• Exercise instructions:
Copy each of the items below word for word, leaving out the pictures.

• Data records:

-- -- --

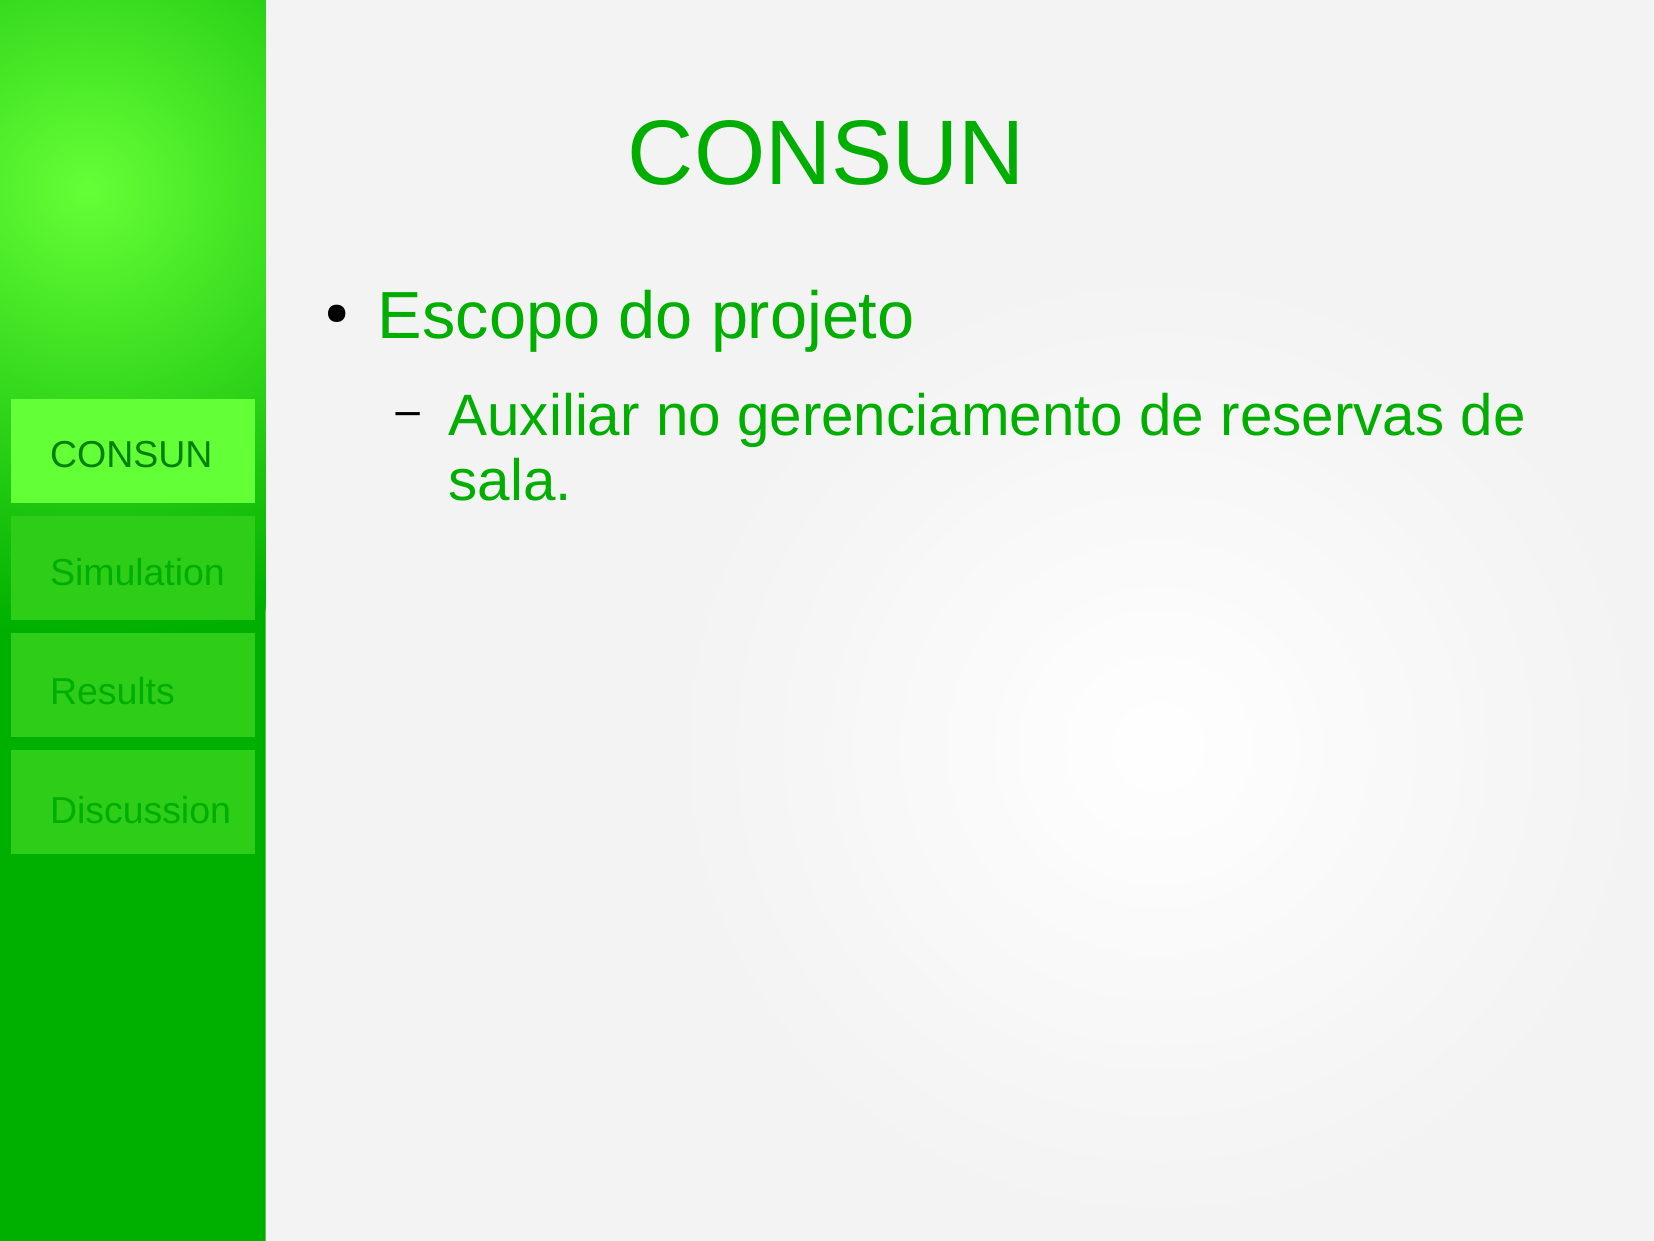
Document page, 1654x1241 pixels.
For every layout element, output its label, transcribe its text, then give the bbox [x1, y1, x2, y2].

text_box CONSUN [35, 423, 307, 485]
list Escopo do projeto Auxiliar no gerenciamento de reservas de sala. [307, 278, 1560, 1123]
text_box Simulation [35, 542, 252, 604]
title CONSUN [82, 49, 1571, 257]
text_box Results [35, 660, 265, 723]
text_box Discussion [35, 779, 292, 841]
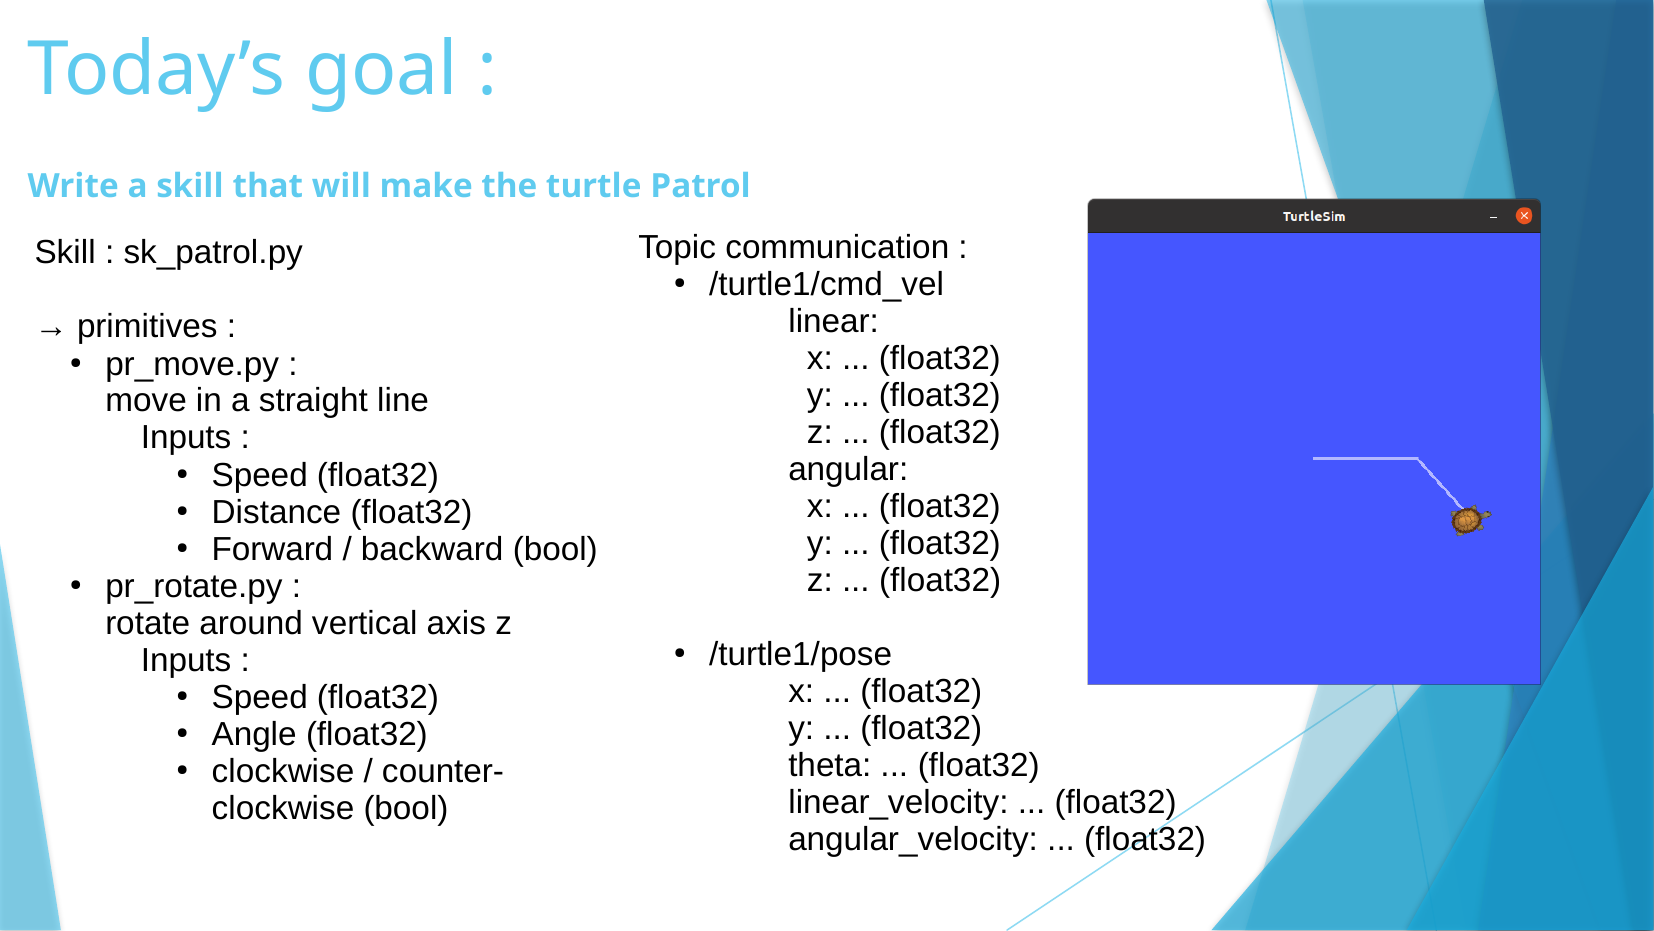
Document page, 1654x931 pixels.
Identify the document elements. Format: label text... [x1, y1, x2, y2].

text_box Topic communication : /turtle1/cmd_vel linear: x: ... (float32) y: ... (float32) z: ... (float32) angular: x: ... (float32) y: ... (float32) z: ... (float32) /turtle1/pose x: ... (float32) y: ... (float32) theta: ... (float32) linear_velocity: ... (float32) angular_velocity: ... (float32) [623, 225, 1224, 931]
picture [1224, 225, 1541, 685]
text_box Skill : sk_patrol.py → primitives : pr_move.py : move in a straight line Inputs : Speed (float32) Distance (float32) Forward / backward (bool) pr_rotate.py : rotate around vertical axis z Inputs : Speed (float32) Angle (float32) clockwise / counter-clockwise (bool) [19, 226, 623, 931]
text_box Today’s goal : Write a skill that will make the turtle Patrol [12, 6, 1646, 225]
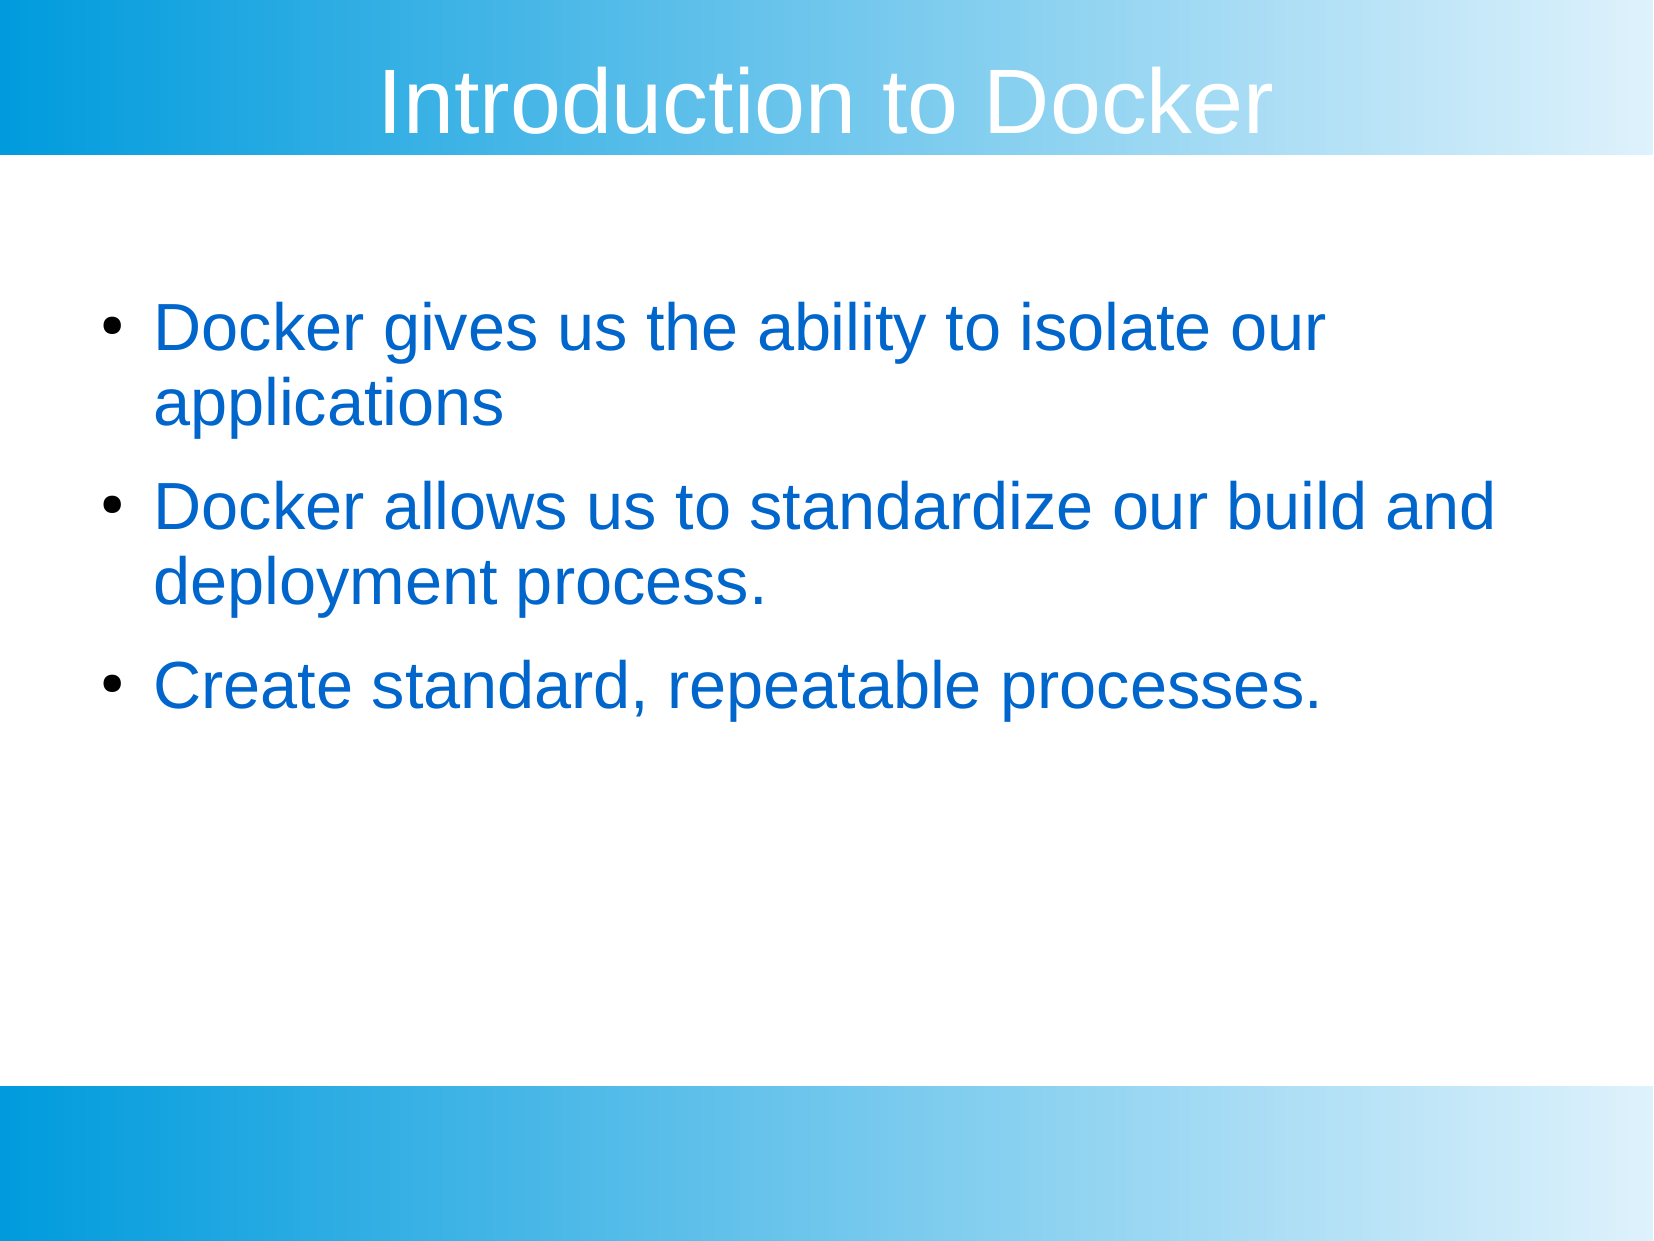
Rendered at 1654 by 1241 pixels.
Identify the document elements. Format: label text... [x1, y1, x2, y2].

-- -- --

• Exercise answer:
Document page, 1654x1241 pixels.
For every layout element, output its label, transcribe its text, then give the bbox [x1, y1, x2, y2].

text_box CONSUN [35, 423, 307, 485]
list Escopo do projeto Auxiliar no gerenciamento de reservas de sala. [307, 278, 1560, 1123]
text_box Simulation [35, 542, 252, 604]
title CONSUN [82, 49, 1571, 257]
text_box Results [35, 660, 265, 723]
text_box Discussion [35, 779, 292, 841]
Document page, 1654x931 pixels.
Identify the document elements. Format: label text... [x1, y1, x2, y2].

text_box Topic communication : /turtle1/cmd_vel linear: x: ... (float32) y: ... (float32) z: ... (float32) angular: x: ... (float32) y: ... (float32) z: ... (float32) /turtle1/pose x: ... (float32) y: ... (float32) theta: ... (float32) linear_velocity: ... (float32) angular_velocity: ... (float32) [623, 225, 1224, 931]
picture [1224, 225, 1541, 685]
text_box Skill : sk_patrol.py → primitives : pr_move.py : move in a straight line Inputs : Speed (float32) Distance (float32) Forward / backward (bool) pr_rotate.py : rotate around vertical axis z Inputs : Speed (float32) Angle (float32) clockwise / counter-clockwise (bool) [19, 226, 623, 931]
text_box Today’s goal : Write a skill that will make the turtle Patrol [12, 6, 1646, 225]
Rendered at 1654 by 1241 pixels.
Identify the document elements. Format: label text... [x1, y1, x2, y2].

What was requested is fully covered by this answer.